-- Provided text follows --

Auto-parts factory in Jackson, Michigan, USA

Sparton Horn Plant was a factory in Jackson, Michigan in operation from 1909 to 2008. It made auto parts.

== Company ==
Sparks-Withington was founded in 1900 by William Sparks, as a subsidiary of Withington-Cooley & Co, the small company would begin making auto-parts, selling their heating and cooling ventilation systems by 1909.

In 1910 the company, needing room for expansion, would purchase the North St. property to construct their new Pressed Metal Parts and Auto Products factory; this would also come with the advent of their electric-car-horn in 1911, the product was named ‘Sparton’ a portmanteau of ‘Sparks’ and ‘Withington’. This innovation changed the course of Sparks-Withington, as their new product quickly began selling to Hudson Motor Car, and by 1920, 41 other auto manufacturers.

-- Provided text concluded --
-- Data provided follows --

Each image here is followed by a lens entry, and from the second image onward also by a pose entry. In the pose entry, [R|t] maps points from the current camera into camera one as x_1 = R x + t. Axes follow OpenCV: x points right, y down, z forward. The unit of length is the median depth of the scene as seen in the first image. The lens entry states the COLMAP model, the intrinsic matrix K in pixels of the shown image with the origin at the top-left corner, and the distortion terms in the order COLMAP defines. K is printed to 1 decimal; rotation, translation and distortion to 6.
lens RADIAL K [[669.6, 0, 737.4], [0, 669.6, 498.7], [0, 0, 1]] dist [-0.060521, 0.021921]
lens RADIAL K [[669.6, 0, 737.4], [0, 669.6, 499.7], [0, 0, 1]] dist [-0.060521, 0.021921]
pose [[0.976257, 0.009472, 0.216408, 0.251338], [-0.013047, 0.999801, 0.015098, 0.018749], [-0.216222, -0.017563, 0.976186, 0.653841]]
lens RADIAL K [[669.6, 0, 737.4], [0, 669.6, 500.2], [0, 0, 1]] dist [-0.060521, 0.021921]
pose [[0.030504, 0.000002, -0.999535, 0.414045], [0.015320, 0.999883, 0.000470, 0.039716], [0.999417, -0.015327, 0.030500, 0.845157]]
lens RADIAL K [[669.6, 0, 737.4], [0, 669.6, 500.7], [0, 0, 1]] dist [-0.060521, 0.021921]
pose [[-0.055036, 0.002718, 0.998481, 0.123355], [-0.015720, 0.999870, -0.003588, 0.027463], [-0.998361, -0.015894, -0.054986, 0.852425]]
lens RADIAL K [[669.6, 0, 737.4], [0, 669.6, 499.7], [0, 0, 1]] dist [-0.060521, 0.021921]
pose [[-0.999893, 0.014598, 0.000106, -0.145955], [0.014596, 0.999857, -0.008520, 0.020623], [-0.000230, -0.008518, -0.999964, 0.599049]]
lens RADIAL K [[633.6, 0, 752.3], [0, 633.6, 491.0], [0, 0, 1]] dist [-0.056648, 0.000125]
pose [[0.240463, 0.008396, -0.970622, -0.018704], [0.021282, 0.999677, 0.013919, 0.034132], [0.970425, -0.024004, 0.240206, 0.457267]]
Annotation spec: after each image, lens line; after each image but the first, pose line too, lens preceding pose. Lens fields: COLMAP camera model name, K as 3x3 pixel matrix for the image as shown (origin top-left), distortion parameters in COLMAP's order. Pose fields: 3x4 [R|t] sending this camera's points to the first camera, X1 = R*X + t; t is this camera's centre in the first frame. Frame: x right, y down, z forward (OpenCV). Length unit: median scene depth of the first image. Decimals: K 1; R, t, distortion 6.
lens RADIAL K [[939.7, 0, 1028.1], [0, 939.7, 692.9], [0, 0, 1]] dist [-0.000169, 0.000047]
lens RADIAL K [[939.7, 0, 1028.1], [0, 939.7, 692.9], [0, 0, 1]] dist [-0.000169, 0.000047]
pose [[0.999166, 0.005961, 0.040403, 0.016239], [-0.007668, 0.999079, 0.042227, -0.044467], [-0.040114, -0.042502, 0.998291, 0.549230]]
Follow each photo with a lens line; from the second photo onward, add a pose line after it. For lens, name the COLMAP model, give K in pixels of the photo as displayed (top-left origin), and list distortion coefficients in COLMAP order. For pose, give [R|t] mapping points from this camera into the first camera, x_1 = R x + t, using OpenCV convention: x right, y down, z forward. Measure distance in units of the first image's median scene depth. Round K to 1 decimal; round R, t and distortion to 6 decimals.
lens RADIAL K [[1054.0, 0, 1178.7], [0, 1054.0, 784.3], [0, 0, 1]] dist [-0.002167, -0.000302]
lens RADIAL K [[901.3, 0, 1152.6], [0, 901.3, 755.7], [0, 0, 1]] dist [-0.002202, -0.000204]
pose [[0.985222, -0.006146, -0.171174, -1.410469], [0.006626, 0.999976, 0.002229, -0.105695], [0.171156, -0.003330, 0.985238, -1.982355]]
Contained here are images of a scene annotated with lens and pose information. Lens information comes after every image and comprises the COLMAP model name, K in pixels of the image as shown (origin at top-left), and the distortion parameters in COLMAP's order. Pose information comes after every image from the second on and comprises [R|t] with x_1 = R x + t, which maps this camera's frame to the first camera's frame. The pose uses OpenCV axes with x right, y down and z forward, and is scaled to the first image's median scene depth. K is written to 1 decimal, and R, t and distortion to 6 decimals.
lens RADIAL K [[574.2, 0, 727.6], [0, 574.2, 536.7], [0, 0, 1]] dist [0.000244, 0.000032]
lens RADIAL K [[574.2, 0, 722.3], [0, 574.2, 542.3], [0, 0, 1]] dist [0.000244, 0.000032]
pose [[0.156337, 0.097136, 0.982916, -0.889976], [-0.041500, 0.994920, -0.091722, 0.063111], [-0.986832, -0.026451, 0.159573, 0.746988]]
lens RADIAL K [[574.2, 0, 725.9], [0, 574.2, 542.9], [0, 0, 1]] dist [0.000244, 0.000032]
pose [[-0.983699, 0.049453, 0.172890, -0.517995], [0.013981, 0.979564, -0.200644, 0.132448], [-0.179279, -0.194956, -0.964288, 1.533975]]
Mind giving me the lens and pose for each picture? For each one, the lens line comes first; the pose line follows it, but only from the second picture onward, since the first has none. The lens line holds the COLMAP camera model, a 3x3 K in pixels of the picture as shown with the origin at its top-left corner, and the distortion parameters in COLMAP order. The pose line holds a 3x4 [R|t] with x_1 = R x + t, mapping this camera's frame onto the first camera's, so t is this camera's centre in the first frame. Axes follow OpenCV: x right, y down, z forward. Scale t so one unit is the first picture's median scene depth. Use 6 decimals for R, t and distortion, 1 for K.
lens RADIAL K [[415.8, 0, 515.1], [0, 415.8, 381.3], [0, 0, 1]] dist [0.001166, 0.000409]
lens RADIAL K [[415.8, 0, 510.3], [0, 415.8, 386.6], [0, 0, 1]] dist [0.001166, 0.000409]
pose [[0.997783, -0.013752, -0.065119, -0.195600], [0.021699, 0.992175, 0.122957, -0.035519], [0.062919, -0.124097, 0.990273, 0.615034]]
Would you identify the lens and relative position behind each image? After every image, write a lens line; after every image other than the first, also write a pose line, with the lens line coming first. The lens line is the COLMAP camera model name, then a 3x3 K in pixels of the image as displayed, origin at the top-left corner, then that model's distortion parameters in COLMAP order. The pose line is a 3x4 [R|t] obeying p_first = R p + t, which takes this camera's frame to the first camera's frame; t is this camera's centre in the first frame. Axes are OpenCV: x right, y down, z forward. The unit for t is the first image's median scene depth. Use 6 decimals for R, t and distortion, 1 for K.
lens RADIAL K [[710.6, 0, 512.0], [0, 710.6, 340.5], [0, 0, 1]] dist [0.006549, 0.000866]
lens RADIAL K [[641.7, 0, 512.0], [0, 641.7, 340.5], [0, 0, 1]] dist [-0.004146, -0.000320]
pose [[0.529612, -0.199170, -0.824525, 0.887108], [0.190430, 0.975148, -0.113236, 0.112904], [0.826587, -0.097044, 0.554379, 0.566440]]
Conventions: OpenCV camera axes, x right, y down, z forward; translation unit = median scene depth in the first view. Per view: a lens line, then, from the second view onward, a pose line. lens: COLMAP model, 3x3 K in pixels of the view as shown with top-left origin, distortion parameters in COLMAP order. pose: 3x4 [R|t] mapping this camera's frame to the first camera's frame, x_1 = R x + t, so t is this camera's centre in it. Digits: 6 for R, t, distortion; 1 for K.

-- Data provided concluded --

Activities =
a) In the Sparton Horn Plant text, which two names were combined to form the product name "Sparton"?
b) Extend the Sparton Horn Plant text, picking up after its final sentence.

Responses to the exercise =
a) "Sparks" and "Withington."

b)
In the 1920’s the company would go on to create other appliances, including receivers, the first push-button-ignition,. and the first electric radio. Sparks-Withington’s bountiful sales, over twenty years, came with the construction of three more factories and the purchase of another

=== World War II and postwar activity ===

At the coming of World War II, Sparks-Withington began wartime production, fabricating their own variety of military equipment. This included, but was not limited to magazines and bombs.

Sparks-Withington’s post war production brought in the creation of black & white as well as on color television. In 1956 Sparks-Withington was rebranded as Sparton, named after their car horns. The Cold-War had begun, and in 1975 the US Navy had contracted Sparton to produce a military device called the ‘sonobuoy’, a specialized, acoustic buoy with the ability to detect enemy submarines; this device would evolve into DIFAR, leading Sparton to a district case in 2005, after the US government’s unlicensed use of the device.

By 1996 Sparton Corp. would divest their auto-division for $80 million, and in 2009, after three years of declining sales, Sparton sold all of their operational facilities and relocated to Schaumburg, Illinois. The company currently works in the fields of navy-technology, medical equipment, computer parts, and industrial engineering.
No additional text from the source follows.